Furthermore, the prostitutes are depicted as attendants to the men, further encouraging the idea that women should be submissive to their male counterparts. Candy’s first appearance in the novel is during the fishing trip, and in this scene, it becomes immediately apparent that she is there as a submissive figure whose task it is to please the men: ‘“Tell me, Blondie, what’ve they got you committed for?” “Ahr, she ain’t committed, Perce, she’s part of the cure!”’ (Kesey 208). The men see her as an object that will help them get rid of whatever kind of disease they have, showing that Kesey saw women as people who should always assist men and fix their problems. In other words, the prostitutes Candy and Sandy are portrayed positively, because they are depicted as submissive characters who are displayed very sexually, so the men can perform their innate dominant behaviour over them.

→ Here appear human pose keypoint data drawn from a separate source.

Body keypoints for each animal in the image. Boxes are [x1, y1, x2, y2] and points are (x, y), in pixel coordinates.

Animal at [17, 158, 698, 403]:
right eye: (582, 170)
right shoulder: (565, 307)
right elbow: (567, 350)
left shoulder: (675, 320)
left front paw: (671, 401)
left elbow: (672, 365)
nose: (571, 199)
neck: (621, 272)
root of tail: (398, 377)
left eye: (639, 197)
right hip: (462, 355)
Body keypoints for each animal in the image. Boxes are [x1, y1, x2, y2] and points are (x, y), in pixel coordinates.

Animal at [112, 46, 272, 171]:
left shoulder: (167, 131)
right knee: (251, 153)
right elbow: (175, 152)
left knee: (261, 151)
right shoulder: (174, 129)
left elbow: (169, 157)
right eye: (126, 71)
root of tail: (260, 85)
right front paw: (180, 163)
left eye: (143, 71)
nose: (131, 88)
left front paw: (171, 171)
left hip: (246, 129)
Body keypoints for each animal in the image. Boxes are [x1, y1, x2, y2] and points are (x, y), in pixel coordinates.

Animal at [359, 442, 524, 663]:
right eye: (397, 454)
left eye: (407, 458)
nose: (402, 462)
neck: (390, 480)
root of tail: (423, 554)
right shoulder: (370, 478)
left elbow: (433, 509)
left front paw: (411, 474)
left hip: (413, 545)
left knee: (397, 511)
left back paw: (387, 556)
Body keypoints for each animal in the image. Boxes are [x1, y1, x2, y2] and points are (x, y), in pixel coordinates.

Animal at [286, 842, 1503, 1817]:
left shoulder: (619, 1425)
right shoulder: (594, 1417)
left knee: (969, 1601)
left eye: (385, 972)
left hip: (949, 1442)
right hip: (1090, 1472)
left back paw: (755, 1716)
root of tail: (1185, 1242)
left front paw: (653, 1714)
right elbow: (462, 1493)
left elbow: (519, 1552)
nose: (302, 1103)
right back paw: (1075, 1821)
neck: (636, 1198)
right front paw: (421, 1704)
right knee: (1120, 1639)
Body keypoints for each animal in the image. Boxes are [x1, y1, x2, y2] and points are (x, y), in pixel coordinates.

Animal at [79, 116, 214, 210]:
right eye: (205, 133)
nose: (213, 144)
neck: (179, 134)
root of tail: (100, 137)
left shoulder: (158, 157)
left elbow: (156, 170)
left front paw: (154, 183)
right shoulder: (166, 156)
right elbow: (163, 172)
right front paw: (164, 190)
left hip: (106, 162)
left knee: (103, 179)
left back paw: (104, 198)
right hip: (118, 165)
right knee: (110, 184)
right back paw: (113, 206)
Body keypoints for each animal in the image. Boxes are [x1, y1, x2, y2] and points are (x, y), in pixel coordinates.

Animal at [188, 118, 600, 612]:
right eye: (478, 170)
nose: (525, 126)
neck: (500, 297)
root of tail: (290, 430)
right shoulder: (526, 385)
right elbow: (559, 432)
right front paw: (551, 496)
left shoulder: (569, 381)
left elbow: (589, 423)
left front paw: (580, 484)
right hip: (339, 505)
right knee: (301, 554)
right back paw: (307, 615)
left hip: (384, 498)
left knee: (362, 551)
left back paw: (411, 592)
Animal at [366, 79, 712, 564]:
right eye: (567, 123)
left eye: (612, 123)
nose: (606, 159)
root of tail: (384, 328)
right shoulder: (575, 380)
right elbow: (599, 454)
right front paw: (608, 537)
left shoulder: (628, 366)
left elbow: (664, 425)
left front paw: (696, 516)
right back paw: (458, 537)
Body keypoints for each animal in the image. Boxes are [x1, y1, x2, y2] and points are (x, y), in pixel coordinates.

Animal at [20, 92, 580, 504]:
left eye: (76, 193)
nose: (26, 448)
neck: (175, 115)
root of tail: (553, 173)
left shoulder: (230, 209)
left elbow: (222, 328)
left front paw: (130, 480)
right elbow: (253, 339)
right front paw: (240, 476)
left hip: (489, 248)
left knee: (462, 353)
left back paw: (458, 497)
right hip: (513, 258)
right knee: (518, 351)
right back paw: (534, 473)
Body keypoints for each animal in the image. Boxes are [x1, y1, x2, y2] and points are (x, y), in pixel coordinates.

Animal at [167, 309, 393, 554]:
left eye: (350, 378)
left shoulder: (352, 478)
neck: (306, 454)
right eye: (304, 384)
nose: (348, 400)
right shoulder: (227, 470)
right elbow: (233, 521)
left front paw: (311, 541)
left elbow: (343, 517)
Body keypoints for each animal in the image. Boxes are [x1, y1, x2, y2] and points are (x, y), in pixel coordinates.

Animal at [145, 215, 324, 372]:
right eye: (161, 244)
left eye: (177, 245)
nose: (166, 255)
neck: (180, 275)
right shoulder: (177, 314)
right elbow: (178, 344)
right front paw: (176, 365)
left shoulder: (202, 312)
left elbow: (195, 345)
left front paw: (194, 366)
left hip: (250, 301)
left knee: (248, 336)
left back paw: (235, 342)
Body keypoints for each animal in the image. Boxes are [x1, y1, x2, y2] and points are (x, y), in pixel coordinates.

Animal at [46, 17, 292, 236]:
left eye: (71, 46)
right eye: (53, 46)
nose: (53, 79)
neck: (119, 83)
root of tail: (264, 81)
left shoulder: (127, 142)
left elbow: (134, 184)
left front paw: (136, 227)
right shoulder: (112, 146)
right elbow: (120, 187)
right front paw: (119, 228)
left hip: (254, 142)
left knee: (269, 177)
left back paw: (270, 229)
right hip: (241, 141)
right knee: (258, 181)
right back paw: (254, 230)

To conclude, the dominant female characters in his novel are portrayed and received negatively, and the submissive female characters are portrayed and received positively. Thus, Kesey does not feel as though women should have positions of power, and are better suited as servants to men. This is in complete accordance with the gender roles as they were during the 1950s in America, and thus, with his novel One Flew Over the Cuckoo’s Nest, Kesey advocated for reinforcing traditional gender roles. Writing a novel such as this one at a time when women started going back to work, shows the position women had in society at that time. While women were trying to make their mental health better by finding something that would give them satisfaction in life, men were constantly trying to prove that they were not fit to be leaders. This behaviour of men has had severe consequences for women throughout time, because as of today, women are still seen as ‘the lesser sex’ in the workplace.

Works Cited

Basow, Susan A. Gender Stereotypes: Traditions and Alternatives. 2nd ed., Brooks/Cole Pub,    1986.

Kesey, K. One Flew Over the Cuckoo’s Nest. Penguin, 1962.

Lamb, Vanessa M. The 19650’s and the 1960’s and the American Woman: The Transition from The ‘housewife’ to The Feminist. History. 2011. Dumas-00680821.

Meloy, M. Fixing Men: Castration, Impotence, and Masculinity in Ken Kesey’s One Flew Over the Cuckoo’s Nest. The Journal of Men’s Studies, vol. 17, No. 1, Men’s Studies Press, 2009.

Napierski-Prancl, M. Role Traps in Ken Kesey’s One Flew Over the Cuckoo’s Nest. Women in Literature: Reading Through the Lens of Gender. Ed. Jerilyn Fisher & Ellen S. Silber. Greenwood Press, 2003.

PCSW. Report of the Presidential Commission on the Status of Women. U.S. Dept of Labor,1963.